Tevens is onderzoek gedaan naar andere factoren, zoals onder meer de betalingsbalansontwikkelingen en de integratie van de financiële, arbeids- en productmarkten. Het saldo op de externe rekening van Kroatië verbeterde de afgelopen jaren aanzienlijk en is in 2013 omgeslagen in een overschot van 1,2 % van het bbp, voornamelijk als gevolg van de dalende invoer. De Kroatische economie is geïntegreerd in de economie van de eurozone door handels- en investeringsbetrekkingen, hoewel de integratie in de mondiale toeleveringsketens nog steeds zwak is. Geselecteerde indicatoren betreffende het ondernemingsklimaat wijzen erop dat Kroatië slechter presteert dan de meeste lidstaten van de eurozone. De financiële sector is sterk geïntegreerd in de eurozone, voornamelijk doordat een groot deel van de banken in buitenlandse handen is. Kroatië was onderworpen aan een diepgaande evaluatie in het kader van de procedure bij macro-economische onevenwichtigheden, waaruit bleek dat het land buitensporige macro-economische onevenwichtigheden ondervindt die gerichte monitoring en sterke beleidsactie vereisen. Beleidsactie is met name aangewezen met betrekking tot de kwetsbare punten als gevolg van omvangrijke externe verplichtingen, afnemende exportprestaties, bedrijven met een hoge schuldenlast en de snel toenemende overheidsschuld.

5. LITOUWEN

In het licht van haar beoordeling van de verenigbaarheid van de wetgeving en van de mate waarin aan de convergentiecriteria is voldaan, alsook rekening houdend met relevante aanvullende factoren, is de Commissie van mening dat Litouwen voldoet aan de voorwaarden voor de invoering van de euro.

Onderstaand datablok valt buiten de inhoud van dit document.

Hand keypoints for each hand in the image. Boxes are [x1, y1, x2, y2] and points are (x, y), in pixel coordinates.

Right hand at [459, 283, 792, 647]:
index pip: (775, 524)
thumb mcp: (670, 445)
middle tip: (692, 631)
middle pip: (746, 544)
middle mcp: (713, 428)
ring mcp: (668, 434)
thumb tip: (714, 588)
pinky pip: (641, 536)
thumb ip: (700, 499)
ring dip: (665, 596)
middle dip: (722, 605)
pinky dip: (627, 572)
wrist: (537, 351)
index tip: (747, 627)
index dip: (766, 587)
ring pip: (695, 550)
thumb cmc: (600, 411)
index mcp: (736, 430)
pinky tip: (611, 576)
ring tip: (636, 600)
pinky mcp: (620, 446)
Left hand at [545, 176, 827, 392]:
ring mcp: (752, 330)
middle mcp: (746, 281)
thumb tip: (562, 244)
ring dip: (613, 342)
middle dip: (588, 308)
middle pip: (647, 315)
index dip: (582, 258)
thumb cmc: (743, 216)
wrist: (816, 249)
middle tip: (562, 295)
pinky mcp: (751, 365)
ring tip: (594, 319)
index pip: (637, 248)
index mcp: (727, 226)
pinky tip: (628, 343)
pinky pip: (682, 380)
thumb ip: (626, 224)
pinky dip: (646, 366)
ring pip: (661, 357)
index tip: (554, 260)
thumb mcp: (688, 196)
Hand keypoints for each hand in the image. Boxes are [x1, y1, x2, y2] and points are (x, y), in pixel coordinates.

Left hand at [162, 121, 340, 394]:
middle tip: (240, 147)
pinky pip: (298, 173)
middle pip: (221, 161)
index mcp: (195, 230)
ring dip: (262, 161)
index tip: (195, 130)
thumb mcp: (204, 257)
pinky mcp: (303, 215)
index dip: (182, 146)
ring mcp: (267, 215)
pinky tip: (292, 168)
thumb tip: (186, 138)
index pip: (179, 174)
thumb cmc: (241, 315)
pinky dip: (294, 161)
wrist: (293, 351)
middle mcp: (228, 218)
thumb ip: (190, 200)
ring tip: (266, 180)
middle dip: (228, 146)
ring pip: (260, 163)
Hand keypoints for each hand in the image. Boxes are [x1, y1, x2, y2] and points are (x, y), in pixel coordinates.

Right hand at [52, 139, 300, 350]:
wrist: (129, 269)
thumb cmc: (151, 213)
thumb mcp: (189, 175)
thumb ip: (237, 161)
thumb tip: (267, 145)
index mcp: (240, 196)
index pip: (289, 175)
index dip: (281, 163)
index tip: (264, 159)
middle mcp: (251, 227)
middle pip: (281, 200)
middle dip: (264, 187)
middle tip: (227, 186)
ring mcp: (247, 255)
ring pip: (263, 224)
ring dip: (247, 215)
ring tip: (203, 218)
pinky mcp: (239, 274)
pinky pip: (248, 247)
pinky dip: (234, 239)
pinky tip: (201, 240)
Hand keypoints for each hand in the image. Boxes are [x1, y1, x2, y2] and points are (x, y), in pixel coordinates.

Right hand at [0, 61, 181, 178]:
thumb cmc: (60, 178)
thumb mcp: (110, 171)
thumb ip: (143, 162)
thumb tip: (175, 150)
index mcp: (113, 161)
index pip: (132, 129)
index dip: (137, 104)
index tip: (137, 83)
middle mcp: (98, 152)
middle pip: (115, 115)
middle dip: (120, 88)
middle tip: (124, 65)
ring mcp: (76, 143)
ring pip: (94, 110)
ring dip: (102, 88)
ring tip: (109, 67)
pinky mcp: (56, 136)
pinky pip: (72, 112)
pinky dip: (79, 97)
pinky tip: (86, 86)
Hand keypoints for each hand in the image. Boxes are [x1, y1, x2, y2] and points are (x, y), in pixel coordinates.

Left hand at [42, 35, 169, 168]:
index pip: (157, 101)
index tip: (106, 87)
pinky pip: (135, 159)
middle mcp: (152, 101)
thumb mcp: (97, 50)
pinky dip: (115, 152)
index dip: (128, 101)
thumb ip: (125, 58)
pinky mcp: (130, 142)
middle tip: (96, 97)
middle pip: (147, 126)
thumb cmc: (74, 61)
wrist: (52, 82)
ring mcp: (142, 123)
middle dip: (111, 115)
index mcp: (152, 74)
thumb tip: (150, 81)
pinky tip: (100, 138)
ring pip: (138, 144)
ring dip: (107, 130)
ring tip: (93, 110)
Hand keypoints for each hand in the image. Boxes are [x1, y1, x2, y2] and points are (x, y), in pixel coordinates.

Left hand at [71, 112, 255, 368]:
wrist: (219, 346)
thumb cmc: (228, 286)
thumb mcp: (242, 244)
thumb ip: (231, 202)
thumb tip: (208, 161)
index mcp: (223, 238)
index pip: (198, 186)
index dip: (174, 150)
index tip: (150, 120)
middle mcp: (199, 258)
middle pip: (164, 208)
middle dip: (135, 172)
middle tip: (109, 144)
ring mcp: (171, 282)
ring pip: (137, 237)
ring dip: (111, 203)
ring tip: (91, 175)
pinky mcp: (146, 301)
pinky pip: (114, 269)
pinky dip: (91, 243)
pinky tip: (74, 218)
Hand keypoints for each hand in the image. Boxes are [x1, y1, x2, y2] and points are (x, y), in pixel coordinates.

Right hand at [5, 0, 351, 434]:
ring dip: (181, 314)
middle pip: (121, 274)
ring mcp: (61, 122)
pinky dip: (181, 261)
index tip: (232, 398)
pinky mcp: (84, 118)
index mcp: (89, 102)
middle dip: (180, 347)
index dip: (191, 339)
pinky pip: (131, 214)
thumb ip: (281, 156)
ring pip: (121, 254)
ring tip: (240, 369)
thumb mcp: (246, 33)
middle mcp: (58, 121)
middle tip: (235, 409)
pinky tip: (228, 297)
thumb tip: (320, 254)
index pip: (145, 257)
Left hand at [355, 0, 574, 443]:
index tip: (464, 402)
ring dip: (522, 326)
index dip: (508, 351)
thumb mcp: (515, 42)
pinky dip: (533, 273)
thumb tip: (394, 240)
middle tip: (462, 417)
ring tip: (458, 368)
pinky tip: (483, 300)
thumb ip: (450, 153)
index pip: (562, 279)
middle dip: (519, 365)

De wetgeving in Litouwen is volledig verenigbaar met de nalevingsverplichting uit hoofde van artikel 131 VWEU.

Litouwen voldoet aan het criterium inzake prijsstabiliteit. Op het moment van de vorige convergentiebeoordeling in 2012 lag de over een periode van twaalf maanden gemeten gemiddelde inflatie in Litouwen boven de referentiewaarde. In de periode van twaalf maanden tot en met april 2014 bedroeg het gemiddelde inflatiepercentage in Litouwen 0,6 %, waarmee het ruim onder de referentiewaarde van 1,7 % lag. Het inflatieniveau zal in de komende maanden naar verwachting onder de referentiewaarde blijven.

Nadat de HICP-inflatie op jaarbasis in 2008 een piek bereikte van 10 %, leidden de economische recessie en een aanzienlijke aanpassing van de nominale lonen tot een getemperde inflatie in 2009 en 2010. In 2011 steeg de inflatie op jaarbasis opnieuw naar 4,1 %, voornamelijk aangewakkerd door hogere grondstoffenprijzen en economisch herstel. Daarna vertoonde de inflatie een dalende trend als gevolg van de lagere inflatie van energie- en bewerktelevensmiddelenprijzen, die ook werd ondersteund door de aanhoudende loonmatigingen. De inflatie zwakte af tot 3,2 % in 2012 en 1,2 % in 2013.

De HICP-inflatie op jaarbasis zal naar verwachting in 2014 gemiddeld 1,0 % bedragen volgens de voorjaarsprognoses 2014 van de Commissie, voornamelijk dankzij de gunstige ontwikkeling van de voedsel- en energieprijzen. In 2015 zal zij naar verwachting opnieuw stijgen tot 1,8 %, als gevolg van een aantrekkende binnenlandse vraag. Het vrij lage prijsniveau in Litouwen (ongeveer 63 % van het gemiddelde van de eurozone in 2012) geeft aan dat er ruimte is voor verdere prijsconvergentie op lange termijn.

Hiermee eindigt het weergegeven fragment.